Worm-Composting
Worm Castings Are Black Gold



Worm-composting with worm-bins turns kitchen scraps to gold. For nutrient rich humus, vermiculture is a subject you may definitely want to check out.



We generate so much kitchen waste, why not put it to good use?

Earth-worms can generate a ton of worm castings and worm tea that is excellent for your garden.

It doesn't take much in the way of supplies to become involved with vermiculture, which is the correct title given to the world of worm compost. You need a few simple supplies to get started at it.

Who knows? You may want to get involved in worm farms and raising worms for sale.


You need bedding for the worm beds, water, kitchen scraps, and worm-bins or containers of some kind.

Bins can be made out of wood, but plastic storage containers are a good idea. They are readily available, and they come in a variety of sizes.

Containers should be no deeper than 1 foot. Any more than that, and a smell could develop.

They can be 2 feet in width, and as much as three feet in length. Be sure to drill some holes in the bottom to allow liquids to drain, and for the air to be able to circulate underneath.

It would be wise to have the bin elevated up off of the ground as well.

The drippings from the bottom is where the worm tea will come from, so be sure to collect it in a tray or pail.


Bedding for worm-composting has be kept full of moisture.

Shredded newspaper is perfect, as is thin computer paper. No matter what size of the bin, the bedding should fill 2/3 of the box. This is where the worms will live.

Before the worms are placed inside, water down the bedding thoroughly, and then remove the excess moisture. Fluff it up, and add the worms.

The red worm is the best.

They can be purchased at bait shops, and are suited to existing in bins. Most other types of worms need different environments to survive.

We had relatives years ago who kept worm bins and they were sold commercially. This is not the same thing I know, but I always remember as a kid seeing the bins piled sky-high in a walk-in cooler in the basement.

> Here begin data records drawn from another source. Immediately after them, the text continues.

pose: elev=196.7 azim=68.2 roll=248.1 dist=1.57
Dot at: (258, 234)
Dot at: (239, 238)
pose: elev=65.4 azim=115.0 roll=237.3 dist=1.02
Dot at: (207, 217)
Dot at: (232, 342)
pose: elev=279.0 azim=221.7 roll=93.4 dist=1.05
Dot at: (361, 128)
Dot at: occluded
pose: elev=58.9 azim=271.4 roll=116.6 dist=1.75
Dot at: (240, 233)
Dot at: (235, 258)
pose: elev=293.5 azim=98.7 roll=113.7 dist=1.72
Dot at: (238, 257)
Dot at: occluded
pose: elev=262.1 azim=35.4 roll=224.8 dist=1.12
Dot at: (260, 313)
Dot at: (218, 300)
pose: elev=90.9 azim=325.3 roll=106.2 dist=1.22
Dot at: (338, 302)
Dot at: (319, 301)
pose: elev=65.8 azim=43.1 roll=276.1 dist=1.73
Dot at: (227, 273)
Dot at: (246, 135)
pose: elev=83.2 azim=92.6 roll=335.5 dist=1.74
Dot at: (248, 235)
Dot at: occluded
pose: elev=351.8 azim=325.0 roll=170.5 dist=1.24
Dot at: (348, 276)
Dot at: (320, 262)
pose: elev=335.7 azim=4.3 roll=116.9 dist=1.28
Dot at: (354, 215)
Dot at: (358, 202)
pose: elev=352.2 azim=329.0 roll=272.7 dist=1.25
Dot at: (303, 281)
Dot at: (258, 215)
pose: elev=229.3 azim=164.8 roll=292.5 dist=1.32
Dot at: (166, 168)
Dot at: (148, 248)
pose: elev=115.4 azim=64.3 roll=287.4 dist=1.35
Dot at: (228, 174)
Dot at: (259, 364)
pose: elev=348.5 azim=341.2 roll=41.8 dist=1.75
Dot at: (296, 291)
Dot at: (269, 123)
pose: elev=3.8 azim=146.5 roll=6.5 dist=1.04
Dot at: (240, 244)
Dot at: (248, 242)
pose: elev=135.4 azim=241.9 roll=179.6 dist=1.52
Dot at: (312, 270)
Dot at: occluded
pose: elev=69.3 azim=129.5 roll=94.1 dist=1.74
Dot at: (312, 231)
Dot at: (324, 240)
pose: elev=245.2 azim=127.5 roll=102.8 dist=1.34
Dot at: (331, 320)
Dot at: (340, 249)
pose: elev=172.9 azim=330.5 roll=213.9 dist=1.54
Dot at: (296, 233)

Temperature was very important, and for good reason depending upon the kind of worms they were raising.


Once you have the worm bedding ready, scatter a number of worms over top.

Let them burrow down into it, and then scatter your kitchen waste over top. The worms will come to the surface to feed.




GOOD KITCHEN WASTE
crushed egg shells
coffee grounds
vegetable and fruit peelings
tea bags
starches


Some people even throw in very minimal amounts of fat and meat. Some think it should be avoided altogether. Personally, I would keep those items to a minimum.


This Video on Worm Composting is courtesy of "The Compost Guy" at Youtube, and he knows his stuff. Take a look.




As the worms digest the scraps, worm castings will form. They can be gathered by hand and scattered over potted plants and/or mixed with potting soil.

You can work them into your flower or vegetable gardens, and you can never use too much. These castings are the "gold" you are looking for as the result of your worm compost efforts.

As the castings are removed, add more damp bedding.

Remember, the worms are digesting this bedding as well, and it must be replaced. It serves as their protection from the light. Worms are extremely light-sensitive.

Tips to Producing Good Worm-Composting Results

Provide Good Ventilation

Do Not Close the Lid on a Plastic Container

Have a Lid on an Outdoor Wooden Container

Catch the Liquid that Seeps Out and Fertilize with it

Add Scraps Slowly

If Odor is Detected, Cut Back on Scraps

Use More Vegetables and Less Fruit

Temperatures Cannot be Below Freezing

Temperatures Should Not go Above 72F

Keep Your Worms "In The Dark"

Do Not Treat Your Worm-Compost as a Garbage Can for "Anything"

Do Not Add Garden Soil

Do Not Add Manure

Do Not use Insecticides; Insecticides Will Kill the Worms

Worm Composters are not Litter Boxes - Ammonia Kills

Lastly, there are some pests that would not be good for your bins.

You certainly do not want ants or fruit flies to name a few near your worm composter. You can purchase traps to place around your worm-bins.

Your Nursery Garden staff, or anyone associated with Vermiculture are sure to be able to assist you.

Keep in mind, there are different opinions as to the best way to start worm-composting. I think this is an overall good idea of how it generally works, and generates great nutrition for your gardens.